• **EXERCISE REQUIREMENTS**
Reproduce word for word the section of the forum thread below about adjusting Berkline recline, starting with "So I'm wondering" and going on through "(Apr 11, 2006)".

• **SUPPLIED TEXT**
(begin)

# Adjusting Berkline recline amount



## Hogger (Nov 25, 2009)

I purchased a couple sets of Berkline theater seats used. I'm not sure if they are the 13217 or the 13084, they kinda look the same in the pictures I've seen. The previous owner said he bought them at Costco.
My plan is to put them into our theater room with two rows of three seats with the rear row in a riser. My only problem is, there may not be enough room for the rear seats to fully recline, and keep the front seats within the optimal viewing range.
So I'm wondering if there is a way to adjust how much the rear seats can recline? Can they be adjusted so just the backs recline?


----------



## Sonnie (Apr 11, 2006)

I am not aware of a way this can be done, but Roman with Ultimate may know. Maybe he will chime in and advise.


----------



## bowman721 (Feb 9, 2009)

The reclining mechanism in our chairs is not adjustable. Once you know for certain what style they are, post that info. I'll check to see if they are Wallaway. If so, you can place the back within 3-7" of the wall and still fully recline.

Randy Bowman
Berkline


----------



## RSH (Jul 28, 2006)

Hogger,

If you purchased the Costco chairs, these are Berkline 13217 recliners, and they are Wallaway (only need 4" behind the chairs for full recline). As Randy said the Berkline reclining mechanism on HT recliners is not adjustable, and you cannot really put a stopper on the actuator to limit reclining.

You only need about 6 foot deep riser, though, in order for the chairs not to collide with the front row of seating while fully reclined.


----------



## Hogger (Nov 25, 2009)

Alright. Maybe it won't be an issue. My room is about 18' deep, and my projector suggests not sitting any closer than 10'. So I suppose I could put the front seats at about 11'-12' and the rear seats will go against(4" away from) the back wall.
You see any problems with this?


----------



## RSH (Jul 28, 2006)

It will depend on the screen size, and not only what you projector suggests. To give you an idea - with the 110 diag. screen it would be recommended to seat at least 12' away, and then you can leave 6' for the riser. If your screen is smaller, I would suggest building a deeper riser, so you could move the chairs away from the back wall for better surround sound effect.


----------

(end)

• **PROVIDED INFORMATION**
(begin)

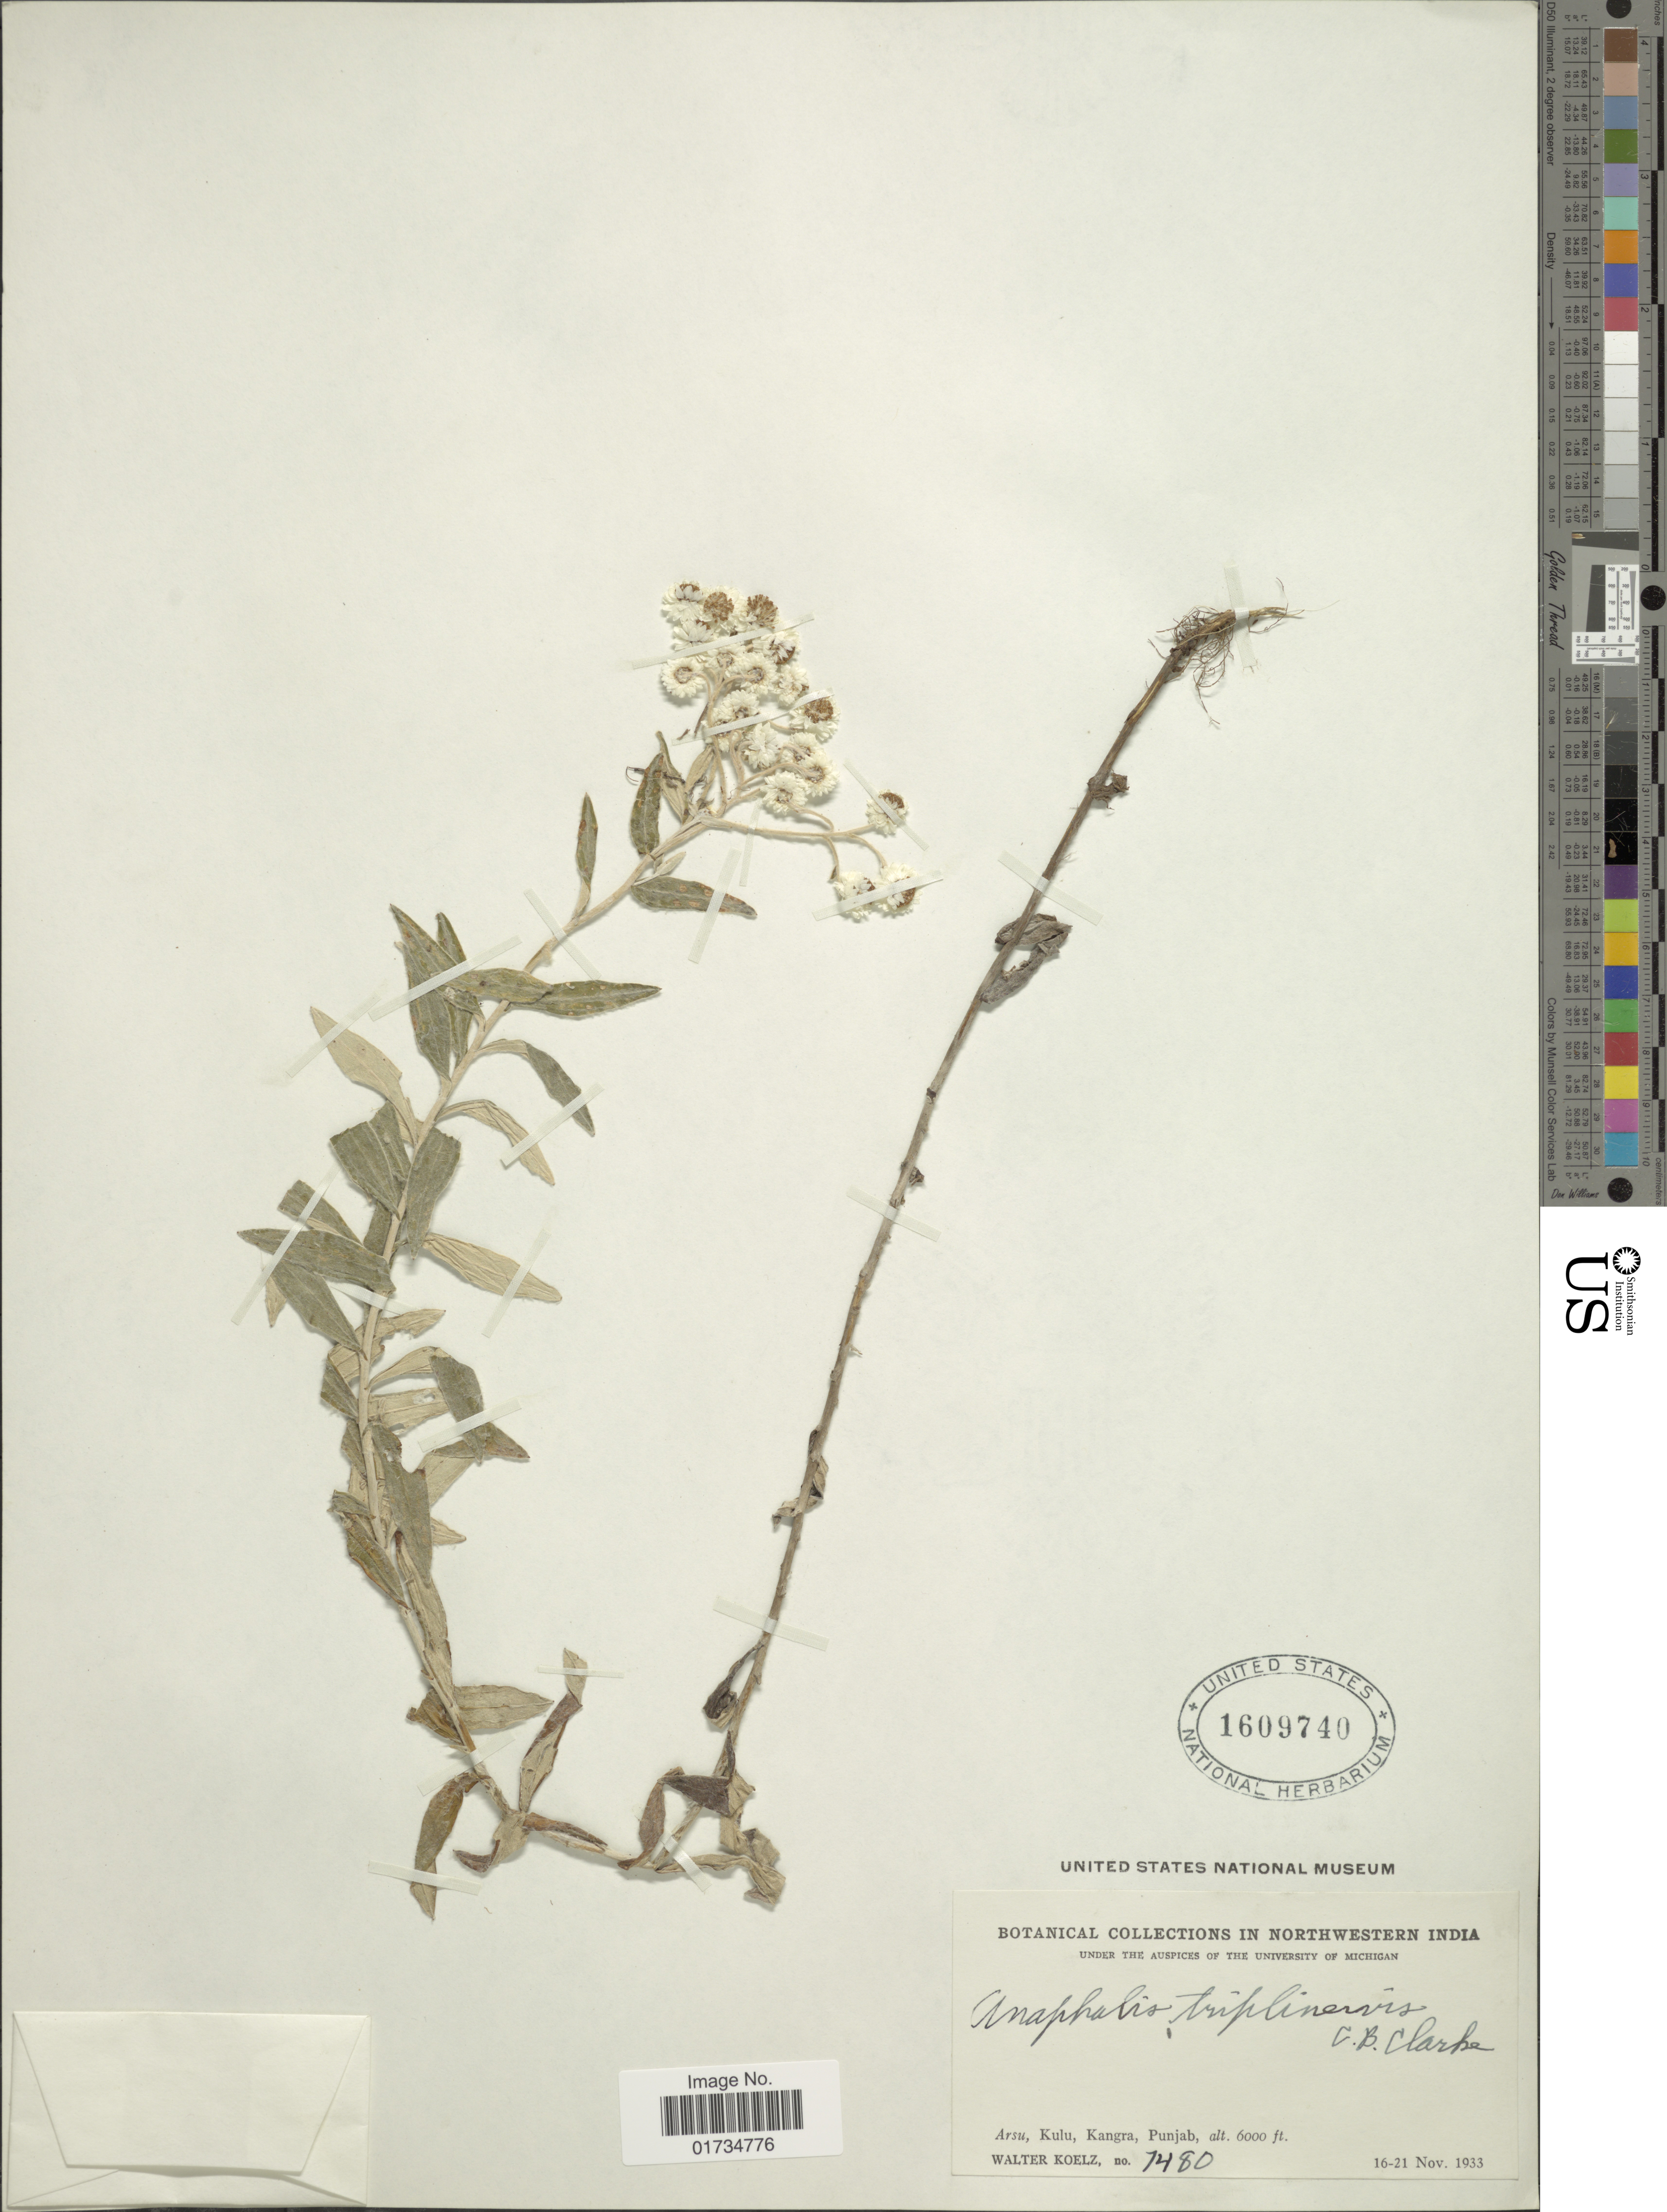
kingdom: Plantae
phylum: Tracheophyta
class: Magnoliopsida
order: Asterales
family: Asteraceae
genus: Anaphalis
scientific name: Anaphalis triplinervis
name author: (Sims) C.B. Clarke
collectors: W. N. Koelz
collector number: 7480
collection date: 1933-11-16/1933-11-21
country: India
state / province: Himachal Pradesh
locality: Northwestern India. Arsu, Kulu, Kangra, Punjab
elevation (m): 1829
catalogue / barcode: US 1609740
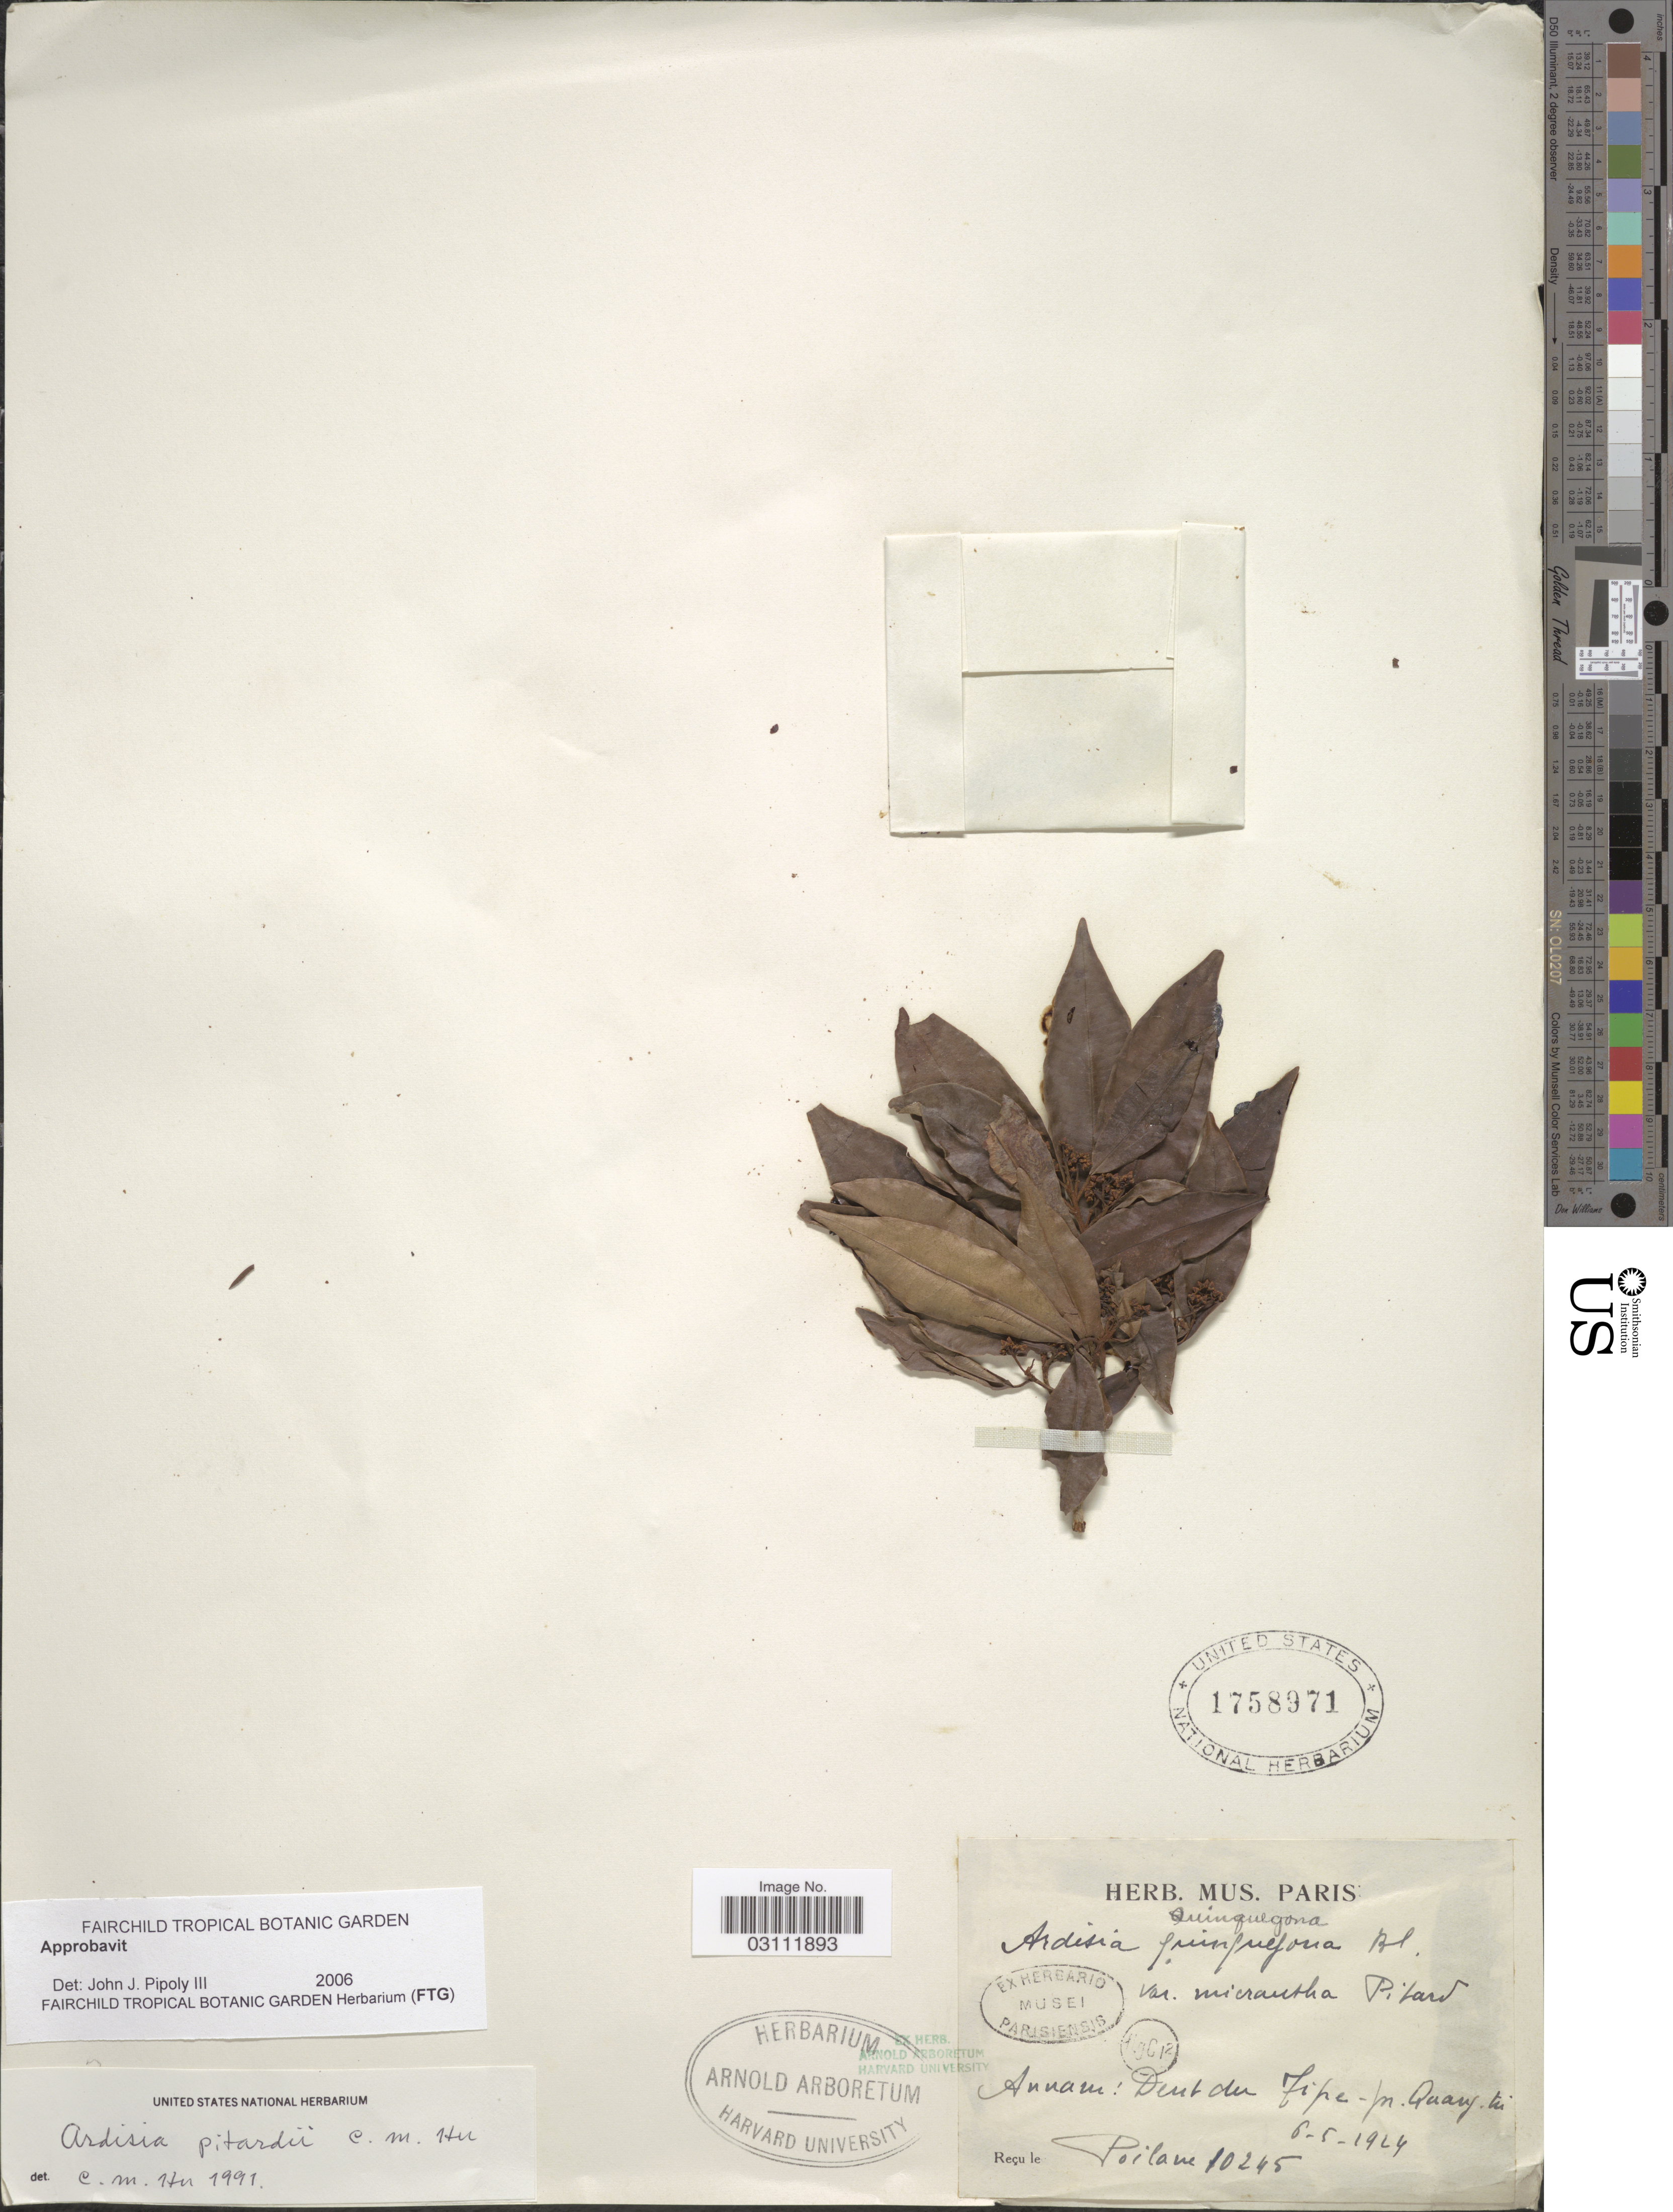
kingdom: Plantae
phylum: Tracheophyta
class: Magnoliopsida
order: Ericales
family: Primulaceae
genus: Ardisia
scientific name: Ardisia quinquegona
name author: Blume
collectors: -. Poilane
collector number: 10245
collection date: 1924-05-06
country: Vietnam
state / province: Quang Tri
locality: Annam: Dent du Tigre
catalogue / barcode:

(end)

• **FULL RESPONSE**
So I'm wondering if there is a way to adjust how much the rear seats can recline? Can they be adjusted so just the backs recline?


----------



## Sonnie (Apr 11, 2006)